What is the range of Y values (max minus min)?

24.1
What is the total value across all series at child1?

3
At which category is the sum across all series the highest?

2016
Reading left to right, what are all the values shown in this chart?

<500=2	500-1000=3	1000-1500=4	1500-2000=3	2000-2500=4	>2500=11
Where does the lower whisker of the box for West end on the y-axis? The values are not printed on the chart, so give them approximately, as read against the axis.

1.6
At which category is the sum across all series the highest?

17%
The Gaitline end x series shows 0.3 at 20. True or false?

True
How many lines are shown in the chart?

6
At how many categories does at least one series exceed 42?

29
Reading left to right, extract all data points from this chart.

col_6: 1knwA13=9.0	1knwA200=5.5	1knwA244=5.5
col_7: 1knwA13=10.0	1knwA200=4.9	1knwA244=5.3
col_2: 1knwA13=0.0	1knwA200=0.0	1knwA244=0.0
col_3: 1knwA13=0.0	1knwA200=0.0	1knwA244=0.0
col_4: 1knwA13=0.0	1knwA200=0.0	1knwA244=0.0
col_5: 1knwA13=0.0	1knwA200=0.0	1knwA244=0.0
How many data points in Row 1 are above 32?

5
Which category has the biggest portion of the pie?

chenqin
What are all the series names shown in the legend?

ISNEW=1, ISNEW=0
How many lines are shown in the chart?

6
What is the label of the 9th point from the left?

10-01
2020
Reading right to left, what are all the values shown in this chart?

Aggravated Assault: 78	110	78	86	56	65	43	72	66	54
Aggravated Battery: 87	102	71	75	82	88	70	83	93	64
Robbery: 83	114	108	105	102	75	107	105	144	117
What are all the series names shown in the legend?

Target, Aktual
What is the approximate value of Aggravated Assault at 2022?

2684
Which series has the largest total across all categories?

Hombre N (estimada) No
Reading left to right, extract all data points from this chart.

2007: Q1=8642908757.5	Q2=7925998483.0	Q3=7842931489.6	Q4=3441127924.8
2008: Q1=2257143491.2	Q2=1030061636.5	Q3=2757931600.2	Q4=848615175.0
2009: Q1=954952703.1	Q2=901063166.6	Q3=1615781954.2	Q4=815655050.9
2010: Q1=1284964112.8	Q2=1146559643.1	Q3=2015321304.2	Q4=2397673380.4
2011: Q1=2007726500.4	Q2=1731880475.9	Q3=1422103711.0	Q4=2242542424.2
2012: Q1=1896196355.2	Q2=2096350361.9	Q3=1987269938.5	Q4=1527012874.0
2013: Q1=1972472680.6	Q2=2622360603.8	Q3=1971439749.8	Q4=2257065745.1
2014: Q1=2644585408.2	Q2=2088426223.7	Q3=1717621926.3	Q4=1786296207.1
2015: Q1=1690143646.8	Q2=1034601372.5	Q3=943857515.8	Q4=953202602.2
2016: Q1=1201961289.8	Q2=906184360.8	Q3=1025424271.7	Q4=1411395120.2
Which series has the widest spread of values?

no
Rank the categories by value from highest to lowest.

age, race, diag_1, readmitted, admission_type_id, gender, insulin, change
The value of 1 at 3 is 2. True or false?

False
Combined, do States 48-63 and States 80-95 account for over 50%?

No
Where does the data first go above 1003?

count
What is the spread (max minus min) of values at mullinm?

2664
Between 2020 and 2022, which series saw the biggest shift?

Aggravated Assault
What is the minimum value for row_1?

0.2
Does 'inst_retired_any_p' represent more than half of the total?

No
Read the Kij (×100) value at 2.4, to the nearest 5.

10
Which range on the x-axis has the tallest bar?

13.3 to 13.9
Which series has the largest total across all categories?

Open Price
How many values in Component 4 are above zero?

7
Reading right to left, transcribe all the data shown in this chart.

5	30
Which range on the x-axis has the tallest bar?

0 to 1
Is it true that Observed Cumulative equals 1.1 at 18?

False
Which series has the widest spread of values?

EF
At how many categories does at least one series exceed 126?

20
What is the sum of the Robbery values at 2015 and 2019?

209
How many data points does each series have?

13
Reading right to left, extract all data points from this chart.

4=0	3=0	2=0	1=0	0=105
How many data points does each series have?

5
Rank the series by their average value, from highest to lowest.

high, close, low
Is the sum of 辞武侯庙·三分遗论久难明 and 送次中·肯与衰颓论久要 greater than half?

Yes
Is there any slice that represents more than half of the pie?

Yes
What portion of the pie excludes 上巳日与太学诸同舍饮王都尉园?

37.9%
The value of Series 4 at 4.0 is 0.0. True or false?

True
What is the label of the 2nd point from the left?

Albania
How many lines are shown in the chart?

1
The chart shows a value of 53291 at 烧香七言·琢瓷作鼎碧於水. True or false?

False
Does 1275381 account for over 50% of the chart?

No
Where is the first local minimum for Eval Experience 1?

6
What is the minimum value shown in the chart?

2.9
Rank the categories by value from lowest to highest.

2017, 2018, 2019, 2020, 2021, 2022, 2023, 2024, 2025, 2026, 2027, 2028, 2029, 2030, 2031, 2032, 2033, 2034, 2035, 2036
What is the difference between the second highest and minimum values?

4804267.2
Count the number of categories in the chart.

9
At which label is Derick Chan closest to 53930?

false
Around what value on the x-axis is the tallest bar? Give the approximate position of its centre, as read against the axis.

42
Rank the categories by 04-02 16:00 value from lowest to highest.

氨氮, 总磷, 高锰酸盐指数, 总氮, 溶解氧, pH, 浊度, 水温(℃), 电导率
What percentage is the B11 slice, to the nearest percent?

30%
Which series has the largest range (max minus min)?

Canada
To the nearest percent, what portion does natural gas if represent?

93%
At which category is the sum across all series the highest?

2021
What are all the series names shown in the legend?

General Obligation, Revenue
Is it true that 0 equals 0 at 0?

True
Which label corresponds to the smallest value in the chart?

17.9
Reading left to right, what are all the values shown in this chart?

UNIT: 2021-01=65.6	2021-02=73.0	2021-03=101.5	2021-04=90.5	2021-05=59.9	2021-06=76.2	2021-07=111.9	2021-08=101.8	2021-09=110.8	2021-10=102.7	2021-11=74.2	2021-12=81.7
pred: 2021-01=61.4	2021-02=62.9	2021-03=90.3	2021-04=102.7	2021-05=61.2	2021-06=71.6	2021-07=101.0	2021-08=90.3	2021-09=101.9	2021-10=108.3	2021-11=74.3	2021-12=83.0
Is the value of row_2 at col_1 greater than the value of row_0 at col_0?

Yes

* [Your task]
Report every line of the records above that contains the word "Where", copying each line in full. Case counts.

* [Reply]
Where does the lower whisker of the box for West end on the y-axis? The values are not printed on the chart, so give them approximately, as read against the axis.
Where does the data first go above 1003?
Where is the first local minimum for Eval Experience 1?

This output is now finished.